Reproduce verbatim the lines from the one containing "bis 6 Jahre" up to and including the one containing "oder ältere Frau".
▬▬▬▬▬▬▬▬▬▬
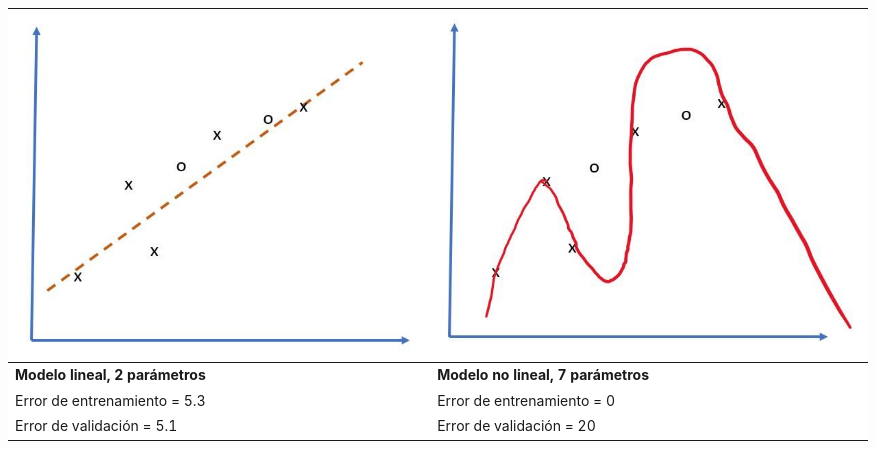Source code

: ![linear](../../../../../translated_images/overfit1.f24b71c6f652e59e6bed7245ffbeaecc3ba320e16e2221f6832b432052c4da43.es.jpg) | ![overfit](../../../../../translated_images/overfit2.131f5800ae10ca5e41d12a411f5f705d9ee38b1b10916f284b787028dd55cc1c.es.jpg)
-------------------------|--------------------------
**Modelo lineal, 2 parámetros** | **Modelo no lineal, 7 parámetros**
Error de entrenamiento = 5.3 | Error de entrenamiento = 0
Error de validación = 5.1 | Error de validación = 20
▬▬▬▬▬▬▬▬▬▬
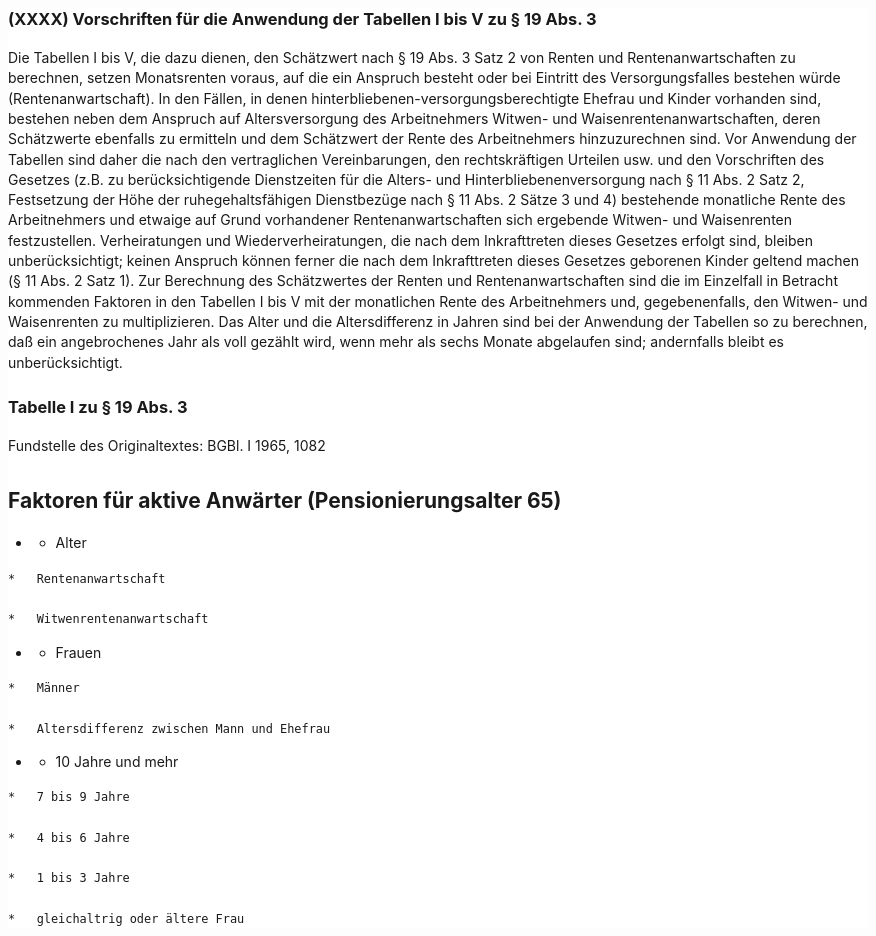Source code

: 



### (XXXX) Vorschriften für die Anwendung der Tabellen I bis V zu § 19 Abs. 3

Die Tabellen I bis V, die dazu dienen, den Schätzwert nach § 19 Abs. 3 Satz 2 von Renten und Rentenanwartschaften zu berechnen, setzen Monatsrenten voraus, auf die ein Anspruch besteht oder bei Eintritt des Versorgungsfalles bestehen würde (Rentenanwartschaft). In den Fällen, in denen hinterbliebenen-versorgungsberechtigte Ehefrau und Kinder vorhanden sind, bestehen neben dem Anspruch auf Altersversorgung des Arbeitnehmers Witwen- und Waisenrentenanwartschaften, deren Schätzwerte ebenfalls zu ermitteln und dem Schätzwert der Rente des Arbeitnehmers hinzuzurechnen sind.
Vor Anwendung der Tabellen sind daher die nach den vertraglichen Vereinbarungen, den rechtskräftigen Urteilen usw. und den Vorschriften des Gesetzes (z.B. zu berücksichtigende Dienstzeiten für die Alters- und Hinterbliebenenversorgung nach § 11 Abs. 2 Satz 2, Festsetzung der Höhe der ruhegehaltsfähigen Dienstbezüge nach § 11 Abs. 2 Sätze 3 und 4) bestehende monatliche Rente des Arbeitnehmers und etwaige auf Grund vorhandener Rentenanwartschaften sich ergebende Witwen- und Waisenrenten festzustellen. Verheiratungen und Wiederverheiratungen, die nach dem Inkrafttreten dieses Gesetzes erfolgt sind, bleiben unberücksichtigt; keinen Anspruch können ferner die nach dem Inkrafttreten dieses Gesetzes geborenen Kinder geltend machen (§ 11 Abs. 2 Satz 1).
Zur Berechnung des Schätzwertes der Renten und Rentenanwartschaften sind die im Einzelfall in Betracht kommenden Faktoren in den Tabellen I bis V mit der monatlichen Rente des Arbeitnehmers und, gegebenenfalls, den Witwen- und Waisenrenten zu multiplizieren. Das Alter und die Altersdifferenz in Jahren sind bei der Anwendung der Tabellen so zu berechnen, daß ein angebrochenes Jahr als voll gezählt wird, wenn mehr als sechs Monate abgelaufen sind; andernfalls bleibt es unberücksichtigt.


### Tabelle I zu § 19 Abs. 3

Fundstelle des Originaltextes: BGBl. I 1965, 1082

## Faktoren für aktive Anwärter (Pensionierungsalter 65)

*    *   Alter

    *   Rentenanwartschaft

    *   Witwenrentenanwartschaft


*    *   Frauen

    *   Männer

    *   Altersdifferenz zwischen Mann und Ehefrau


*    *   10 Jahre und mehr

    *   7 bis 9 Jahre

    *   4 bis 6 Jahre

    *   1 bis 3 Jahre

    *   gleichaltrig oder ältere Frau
▬▬▬▬▬▬▬▬▬▬
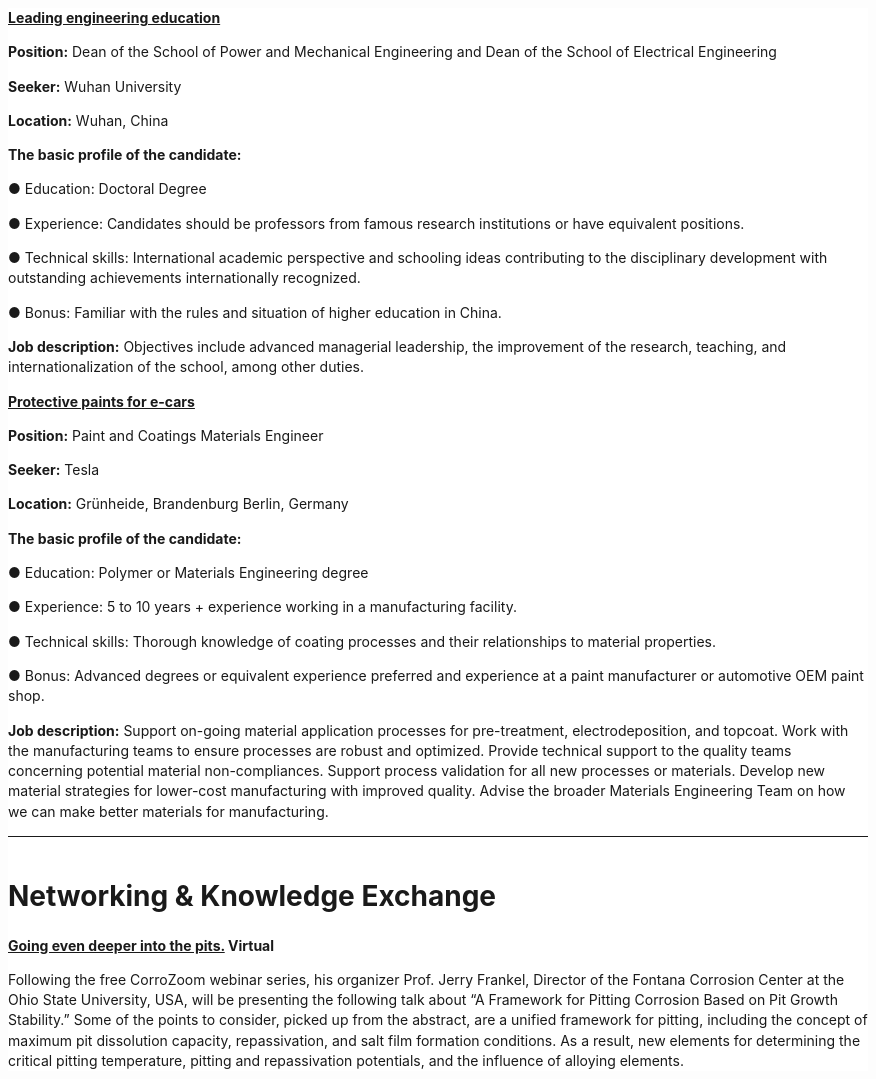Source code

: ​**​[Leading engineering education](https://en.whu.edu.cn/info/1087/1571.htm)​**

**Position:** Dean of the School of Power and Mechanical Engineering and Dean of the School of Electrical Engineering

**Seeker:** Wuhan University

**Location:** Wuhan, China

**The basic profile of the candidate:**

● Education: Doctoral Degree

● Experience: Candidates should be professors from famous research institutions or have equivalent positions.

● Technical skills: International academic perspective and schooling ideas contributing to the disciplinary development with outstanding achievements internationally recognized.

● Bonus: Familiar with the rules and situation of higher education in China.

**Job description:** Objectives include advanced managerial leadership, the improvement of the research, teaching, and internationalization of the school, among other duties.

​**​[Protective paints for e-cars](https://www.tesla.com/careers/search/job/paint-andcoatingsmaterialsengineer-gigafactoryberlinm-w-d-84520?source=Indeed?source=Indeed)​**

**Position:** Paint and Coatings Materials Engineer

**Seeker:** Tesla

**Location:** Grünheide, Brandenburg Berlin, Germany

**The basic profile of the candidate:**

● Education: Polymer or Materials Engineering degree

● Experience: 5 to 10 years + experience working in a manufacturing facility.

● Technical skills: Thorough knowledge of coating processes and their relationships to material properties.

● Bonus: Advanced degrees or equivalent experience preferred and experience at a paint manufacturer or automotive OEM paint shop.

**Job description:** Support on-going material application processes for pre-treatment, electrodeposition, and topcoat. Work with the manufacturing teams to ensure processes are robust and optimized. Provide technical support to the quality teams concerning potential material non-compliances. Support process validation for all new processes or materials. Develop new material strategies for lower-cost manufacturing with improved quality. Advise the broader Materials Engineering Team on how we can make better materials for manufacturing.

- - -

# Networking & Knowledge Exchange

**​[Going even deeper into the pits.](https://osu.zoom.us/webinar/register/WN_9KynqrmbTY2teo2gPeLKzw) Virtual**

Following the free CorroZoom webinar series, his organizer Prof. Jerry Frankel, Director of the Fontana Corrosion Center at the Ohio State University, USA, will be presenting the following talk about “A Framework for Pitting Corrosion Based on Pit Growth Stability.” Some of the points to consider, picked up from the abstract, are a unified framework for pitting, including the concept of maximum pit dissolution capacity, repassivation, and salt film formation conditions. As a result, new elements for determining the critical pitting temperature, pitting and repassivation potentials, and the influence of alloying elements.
▬▬▬▬▬▬▬▬▬▬
Response for this exercise -
    *   4 bis 6 Jahre

    *   1 bis 3 Jahre

    *   gleichaltrig oder ältere Frau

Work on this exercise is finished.